- WHAT THE TASK REQUIRES -
Where does the string "kernel" appear in the records? Copy every line that contains it.

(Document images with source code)
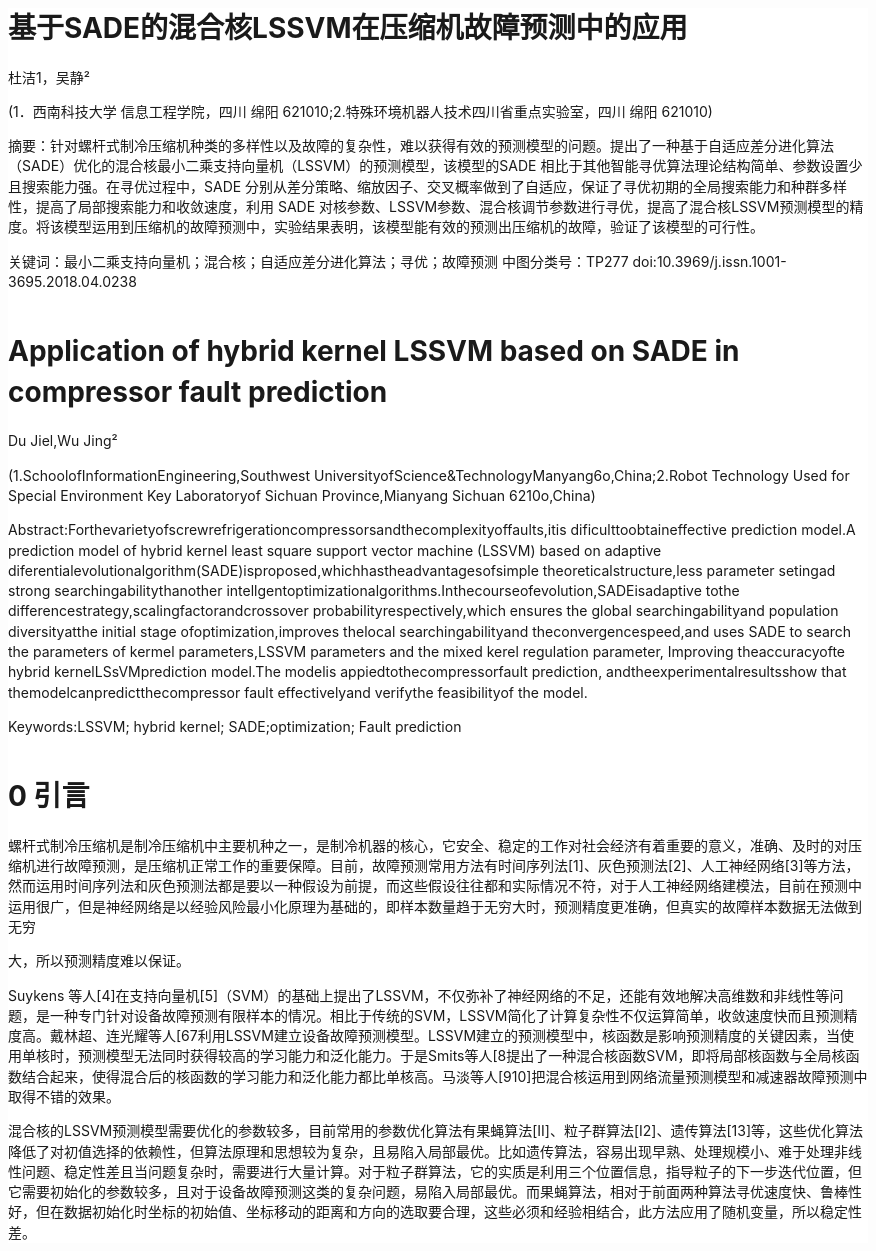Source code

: # 基于SADE的混合核LSSVM在压缩机故障预测中的应用

杜洁1，吴静²

(1．西南科技大学 信息工程学院，四川 绵阳 621010;2.特殊环境机器人技术四川省重点实验室，四川 绵阳 621010)

摘要：针对螺杆式制冷压缩机种类的多样性以及故障的复杂性，难以获得有效的预测模型的问题。提出了一种基于自适应差分进化算法（SADE）优化的混合核最小二乘支持向量机（LSSVM）的预测模型，该模型的SADE 相比于其他智能寻优算法理论结构简单、参数设置少且搜索能力强。在寻优过程中，SADE 分别从差分策略、缩放因子、交叉概率做到了自适应，保证了寻优初期的全局搜索能力和种群多样性，提高了局部搜索能力和收敛速度，利用 SADE 对核参数、LSSVM参数、混合核调节参数进行寻优，提高了混合核LSSVM预测模型的精度。将该模型运用到压缩机的故障预测中，实验结果表明，该模型能有效的预测出压缩机的故障，验证了该模型的可行性。

关键词：最小二乘支持向量机；混合核；自适应差分进化算法；寻优；故障预测 中图分类号：TP277 doi:10.3969/j.issn.1001-3695.2018.04.0238

# Application of hybrid kernel LSSVM based on SADE in compressor fault prediction

Du Jiel,Wu Jing²

(1.SchoolofInformationEngineering,Southwest UniversityofScience&TechnologyManyang6o,China;2.Robot Technology Used for Special Environment Key Laboratoryof Sichuan Province,Mianyang Sichuan 6210o,China)

Abstract:Forthevarietyofscrewrefrigerationcompressorsandthecomplexityoffaults,itis dificulttoobtaineffective prediction model.A prediction model of hybrid kernel least square support vector machine (LSSVM) based on adaptive diferentialevolutionalgorithm(SADE)isproposed,whichhastheadvantagesofsimple theoreticalstructure,less parameter setingad strong searchingabilitythanother intellgentoptimizationalgorithms.Inthecourseofevolution,SADEisadaptive tothe differencestrategy,scalingfactorandcrossover probabilityrespectively,which ensures the global searchingabilityand population diversityatthe initial stage ofoptimization,improves thelocal searchingabilityand theconvergencespeed,and uses SADE to search the parameters of kermel parameters,LSSVM parameters and the mixed kerel regulation parameter, Improving theaccuracyofte hybrid kernelLSsVMprediction model.The modelis appiedtothecompressorfault prediction, andtheexperimentalresultsshow that themodelcanpredictthecompressor fault effectivelyand verifythe feasibilityof the model.

Keywords:LSSVM; hybrid kernel; SADE;optimization; Fault prediction

# 0 引言

螺杆式制冷压缩机是制冷压缩机中主要机种之一，是制冷机器的核心，它安全、稳定的工作对社会经济有着重要的意义，准确、及时的对压缩机进行故障预测，是压缩机正常工作的重要保障。目前，故障预测常用方法有时间序列法[1]、灰色预测法[2]、人工神经网络[3]等方法，然而运用时间序列法和灰色预测法都是要以一种假设为前提，而这些假设往往都和实际情况不符，对于人工神经网络建模法，目前在预测中运用很广，但是神经网络是以经验风险最小化原理为基础的，即样本数量趋于无穷大时，预测精度更准确，但真实的故障样本数据无法做到无穷

大，所以预测精度难以保证。

Suykens 等人[4]在支持向量机[5]（SVM）的基础上提出了LSSVM，不仅弥补了神经网络的不足，还能有效地解决高维数和非线性等问题，是一种专门针对设备故障预测有限样本的情况。相比于传统的SVM，LSSVM简化了计算复杂性不仅运算简单，收敛速度快而且预测精度高。戴林超、连光耀等人[67利用LSSVM建立设备故障预测模型。LSSVM建立的预测模型中，核函数是影响预测精度的关键因素，当使用单核时，预测模型无法同时获得较高的学习能力和泛化能力。于是Smits等人[8提出了一种混合核函数SVM，即将局部核函数与全局核函数结合起来，使得混合后的核函数的学习能力和泛化能力都比单核高。马淡等人[910]把混合核运用到网络流量预测模型和减速器故障预测中取得不错的效果。

混合核的LSSVM预测模型需要优化的参数较多，目前常用的参数优化算法有果蝇算法[II]、粒子群算法[I2]、遗传算法[13]等，这些优化算法降低了对初值选择的依赖性，但算法原理和思想较为复杂，且易陷入局部最优。比如遗传算法，容易出现早熟、处理规模小、难于处理非线性问题、稳定性差且当问题复杂时，需要进行大量计算。对于粒子群算法，它的实质是利用三个位置信息，指导粒子的下一步迭代位置，但它需要初始化的参数较多，且对于设备故障预测这类的复杂问题，易陷入局部最优。而果蝇算法，相对于前面两种算法寻优速度快、鲁棒性好，但在数据初始化时坐标的初始值、坐标移动的距离和方向的选取要合理，这些必须和经验相结合，此方法应用了随机变量，所以稳定性差。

- WRITTEN SOLUTION -
# Application of hybrid kernel LSSVM based on SADE in compressor fault prediction
Abstract:Forthevarietyofscrewrefrigerationcompressorsandthecomplexityoffaults,itis dificulttoobtaineffective prediction model.A prediction model of hybrid kernel least square support vector machine (LSSVM) based on adaptive diferentialevolutionalgorithm(SADE)isproposed,whichhastheadvantagesofsimple theoreticalstructure,less parameter setingad strong searchingabilitythanother intellgentoptimizationalgorithms.Inthecourseofevolution,SADEisadaptive tothe differencestrategy,scalingfactorandcrossover probabilityrespectively,which ensures the global searchingabilityand population diversityatthe initial stage ofoptimization,improves thelocal searchingabilityand theconvergencespeed,and uses SADE to search the parameters of kermel parameters,LSSVM parameters and the mixed kerel regulation parameter, Improving theaccuracyofte hybrid kernelLSsVMprediction model.The modelis appiedtothecompressorfault prediction, andtheexperimentalresultsshow that themodelcanpredictthecompressor fault effectivelyand verifythe feasibilityof the model.
Keywords:LSSVM; hybrid kernel; SADE;optimization; Fault prediction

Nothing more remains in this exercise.